[DATASET ENTRIES Boundary: Start]
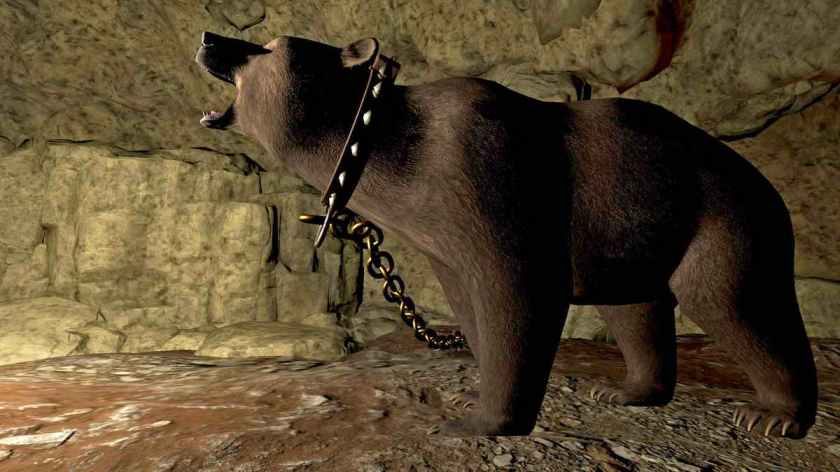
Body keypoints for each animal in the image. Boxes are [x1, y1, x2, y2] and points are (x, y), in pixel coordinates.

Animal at [195, 31, 818, 438]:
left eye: (268, 45)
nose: (208, 37)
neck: (381, 146)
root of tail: (764, 184)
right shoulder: (442, 240)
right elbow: (471, 307)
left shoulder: (484, 177)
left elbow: (516, 296)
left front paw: (479, 422)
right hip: (632, 230)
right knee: (635, 307)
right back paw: (628, 390)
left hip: (720, 216)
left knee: (736, 303)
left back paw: (773, 416)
[DATASET ENTRIES Boundary: End]
WHAT YOU NEED TO DO:
Start at the line containing "neck: (381, 146)" and copy each line through the last one in the records, exactly and with nothing added.

WRITTEN ANSWER:
neck: (381, 146)
root of tail: (764, 184)
right shoulder: (442, 240)
right elbow: (471, 307)
left shoulder: (484, 177)
left elbow: (516, 296)
left front paw: (479, 422)
right hip: (632, 230)
right knee: (635, 307)
right back paw: (628, 390)
left hip: (720, 216)
left knee: (736, 303)
left back paw: (773, 416)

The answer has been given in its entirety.